In the seventh episode, “Annabelle,” “elder” Gen Z meets its match in a younger Gen Zer named, what else, Annabelle (Lilah Guaragna). In town to get an abortion (with Issa having offered up her “services” to “house” the stranger teen while she goes through her ordeal), she’s saddled with Anton and Paul instead of Issa (who has a work thing involving a children’s play rehearsal). Much to the horror of both parties. And while Anton assumes that she’ll be “obsessed” with him the way every other teenager is, there is nothing that either he or Paul can do to make her think they’re anything other than losers. Not just because they’re poor and can’t take her to Wicked, but also because she keeps going on about wanting to see Sarah Jessica Parker’s house like her friend who also came to NY to get an abortion did. Paul is the first to admit he doesn’t know who that is. Later, Annabelle will also admit she doesn’t really know who that is (in addition to being unashamed to ask, “Can I see where 9/11 was filmed?”—all in keeping with Gen Z viewing 9/11 as little more than a meme). This little “confession” serves as the ultimate irony in terms of highlighting how a show that started out as the blueprint for glamorizing the NYC living experience for twenty- and thirty-somethings, then devolving into what Dunham hath wrought with Girls, can now be virtually “unknown” to a certain type of person in Gen Z.
With Girls, Manhattan was swapped out for Brooklyn.
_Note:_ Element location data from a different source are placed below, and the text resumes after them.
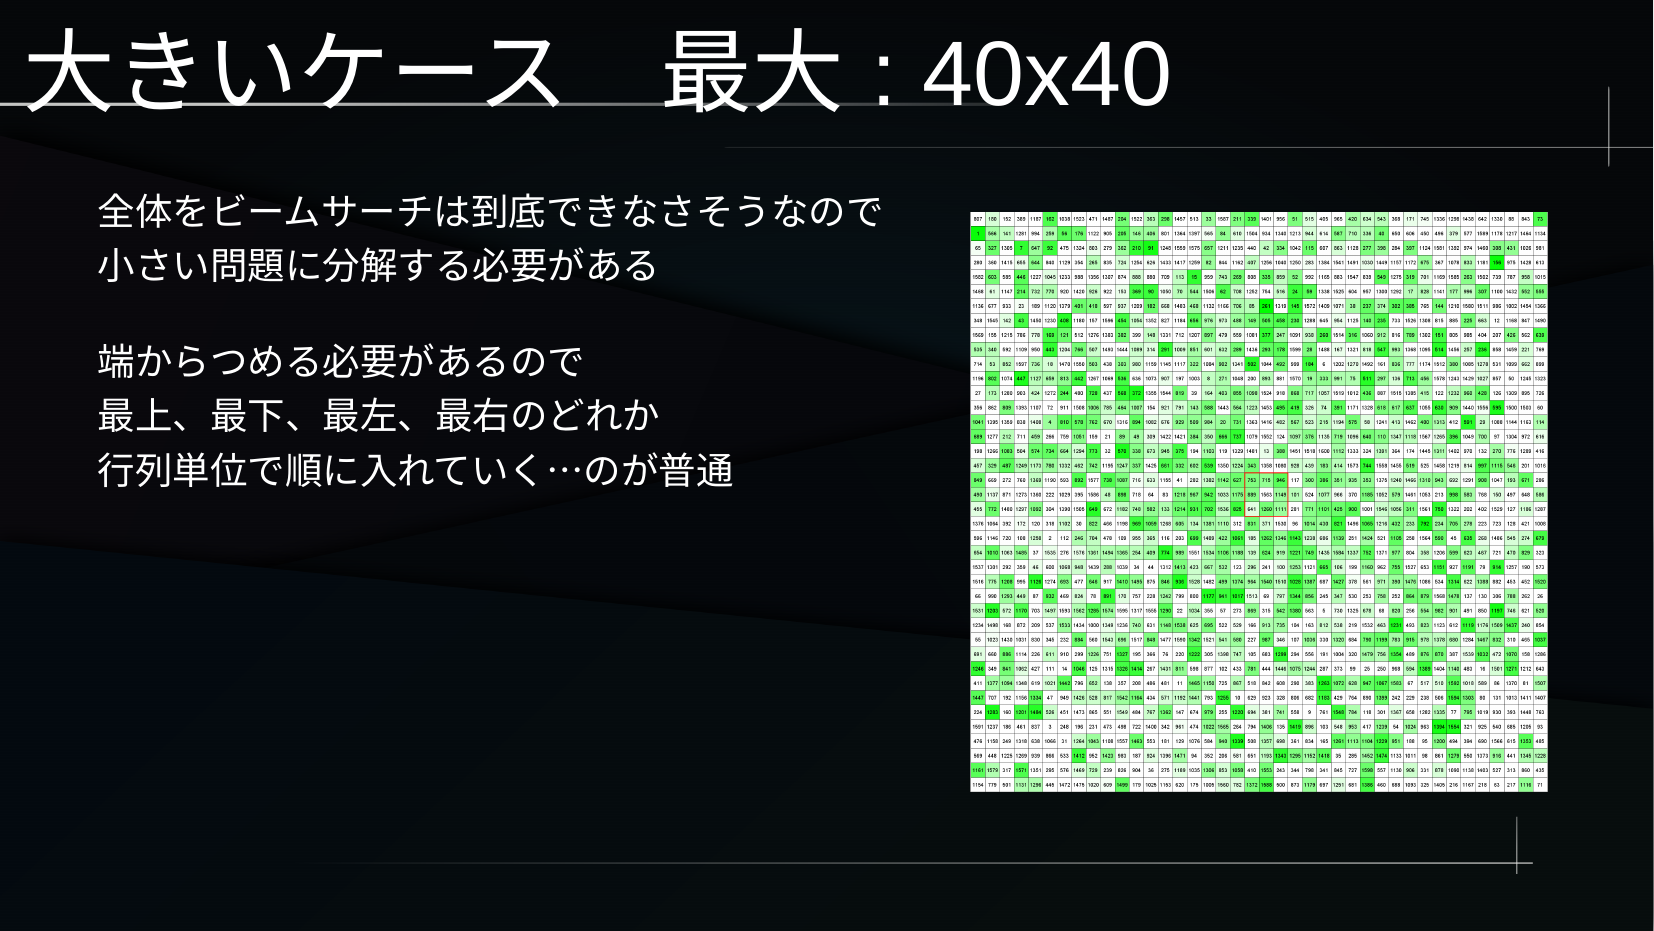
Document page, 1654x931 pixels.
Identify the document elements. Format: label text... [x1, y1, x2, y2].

text_box 全体をビームサーチは到底できなさそうなので 小さい問題に分解する必要がある 端からつめる必要があるので 最上、最下、最左、最右のどれか 行列単位で順に入れていく…のが普通 [82, 174, 899, 437]
picture [0, 0, 1654, 931]
title 大きいケース 最大: 40x40 [23, 11, 1589, 119]
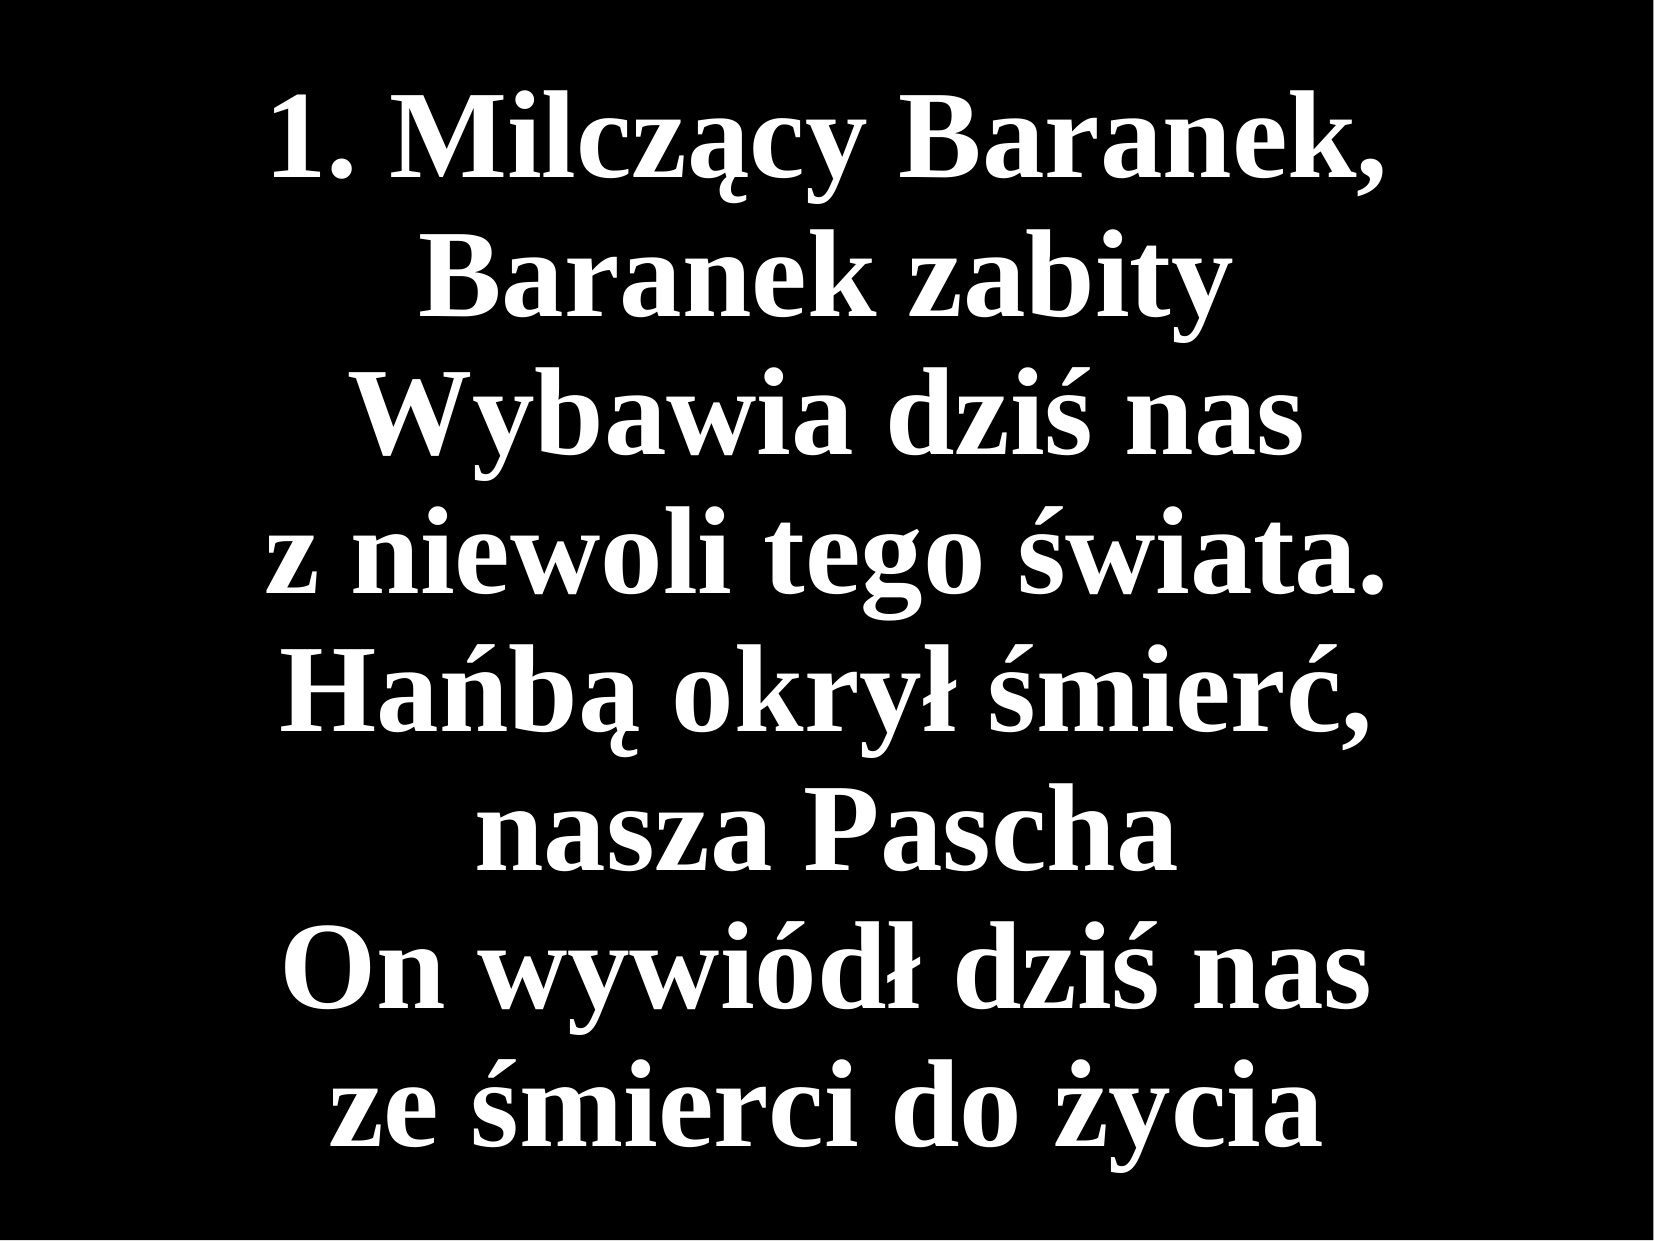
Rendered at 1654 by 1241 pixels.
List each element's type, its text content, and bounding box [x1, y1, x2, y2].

title 1. Milczący Baranek, Baranek zabity Wybawia dziś nas z niewoli tego świata. Hańbą okrył śmierć, nasza Pascha On wywiódł dziś nas ze śmierci do życia [0, 0, 1654, 1241]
With Adults (which, despite being a comedy, also bears the same self-seriousness as Friends and Girls with its one-word, all-encompassing-but-meant-to-be-loaded title), Brooklyn has now been swapped out for “the shit-taint” of Queens, and trying to make it on your own in very fraught, unstable ways has been replaced by just living at your parents’ house while they’re ostensibly on a permanent vacation (perhaps the eventual comedic “plot twist” will be that Samir and co. killed them to take over the lodging).
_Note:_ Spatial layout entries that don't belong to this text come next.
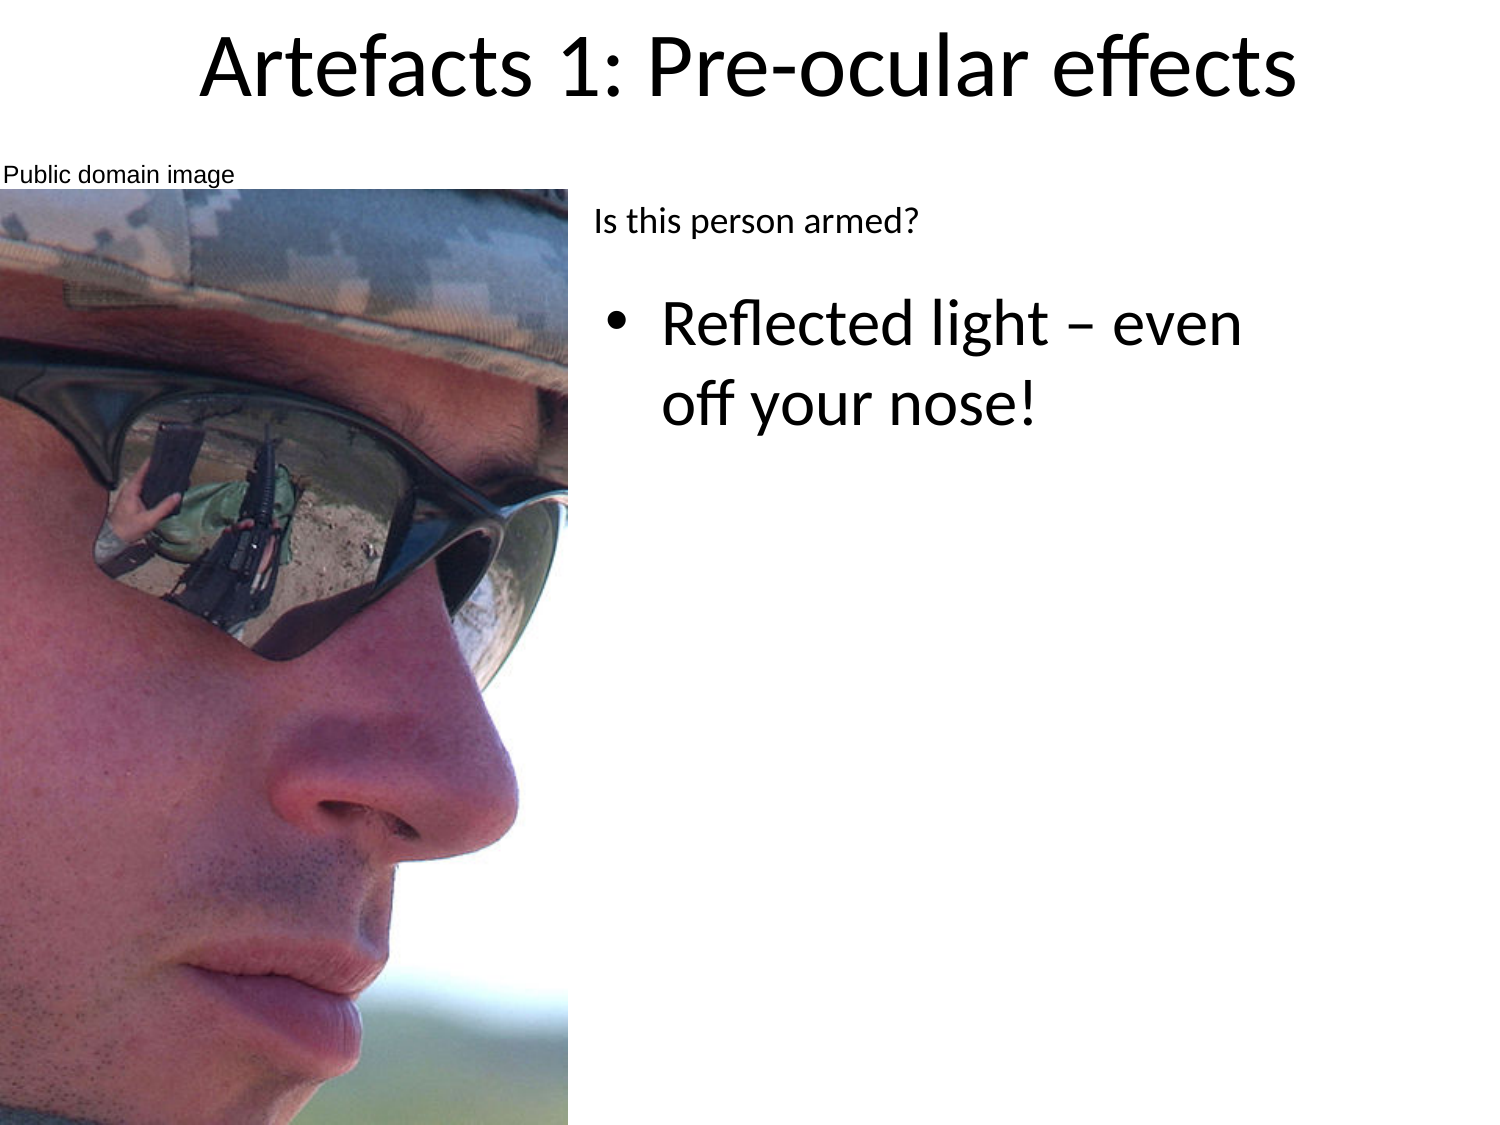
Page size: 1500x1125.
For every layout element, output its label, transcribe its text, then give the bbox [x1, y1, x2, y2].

text_box Is this person armed? [578, 188, 1111, 249]
text_box Public domain image [0, 153, 662, 197]
picture [0, 197, 568, 1125]
list Reflected light – even off your nose! [590, 271, 1312, 910]
title Artefacts 1: Pre-ocular effects [75, 0, 1425, 154]
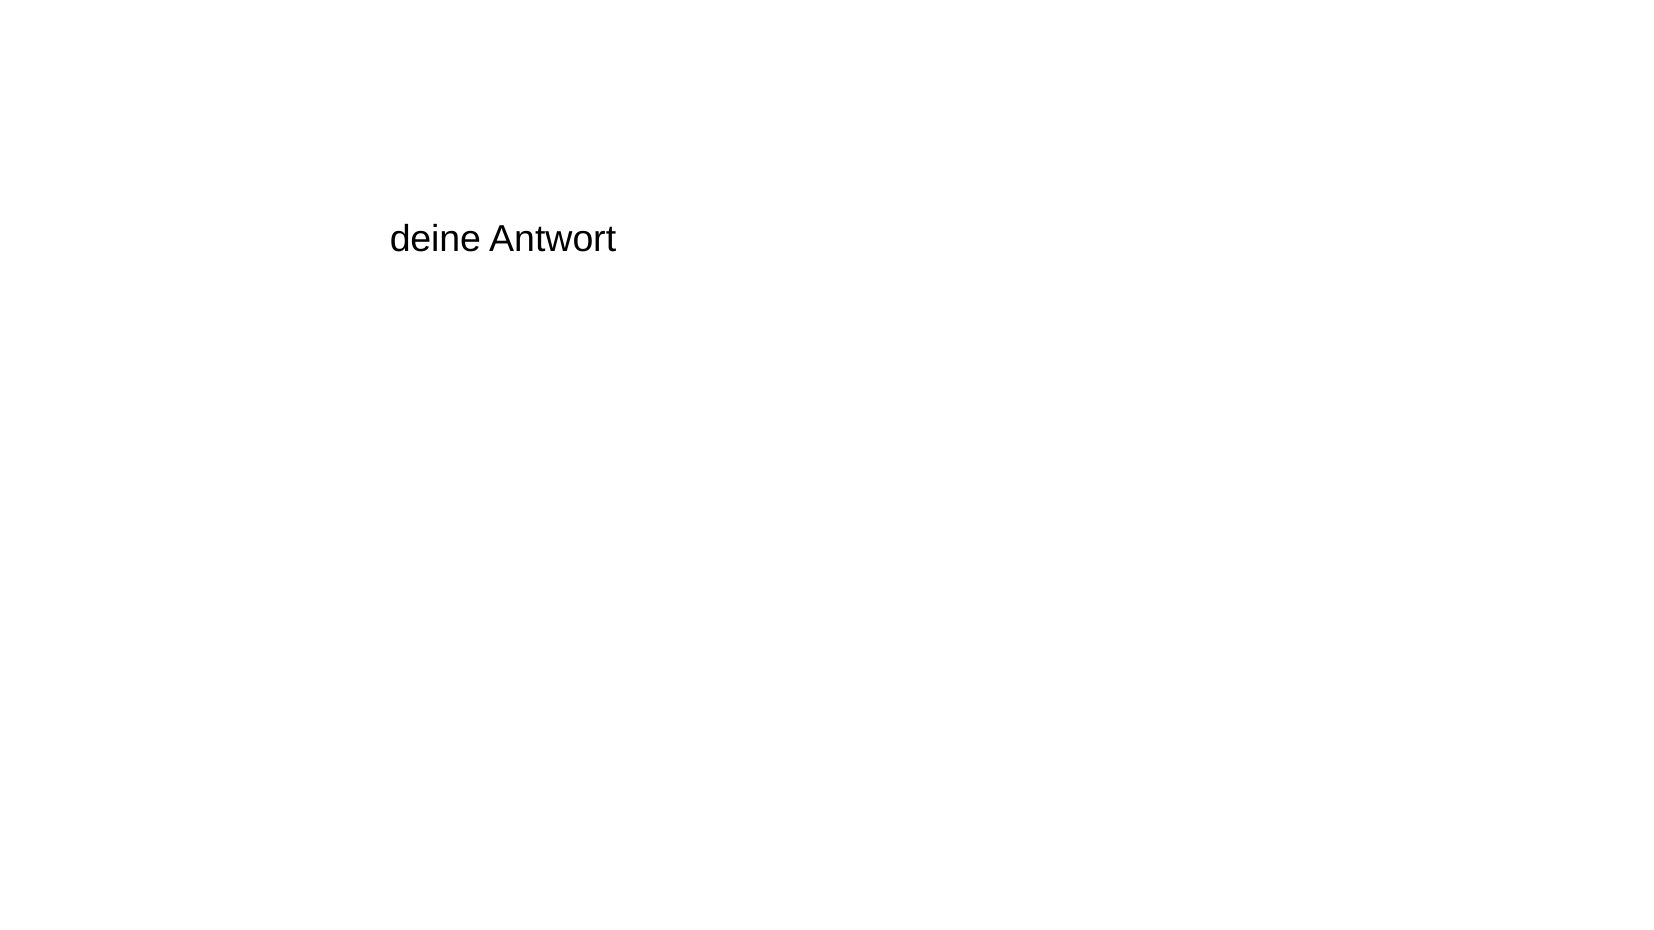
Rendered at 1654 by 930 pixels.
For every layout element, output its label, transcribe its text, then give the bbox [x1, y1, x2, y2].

So while Adults is possibly the most “solid” offering (read: one that can be watched by multiple generations) of what it means to “be Gen Z now” (even if its creators are major cuspers à la Benito Skinner), it doesn’t make it come across any less like a pale imitation of its predecessors in the genre (though that could also be because life in general is currently a pale imitation of itself). Worse still, it makes Gen Z look even more stunted than millennials. Not just emotionally, but also in terms of being able to function on the most basic of levels, illustrated by the series culminating with the group finally deciding to open the mail that’s been overflowing from the box for weeks, probably months. But maybe we should just be grateful that they know what the mail is at all.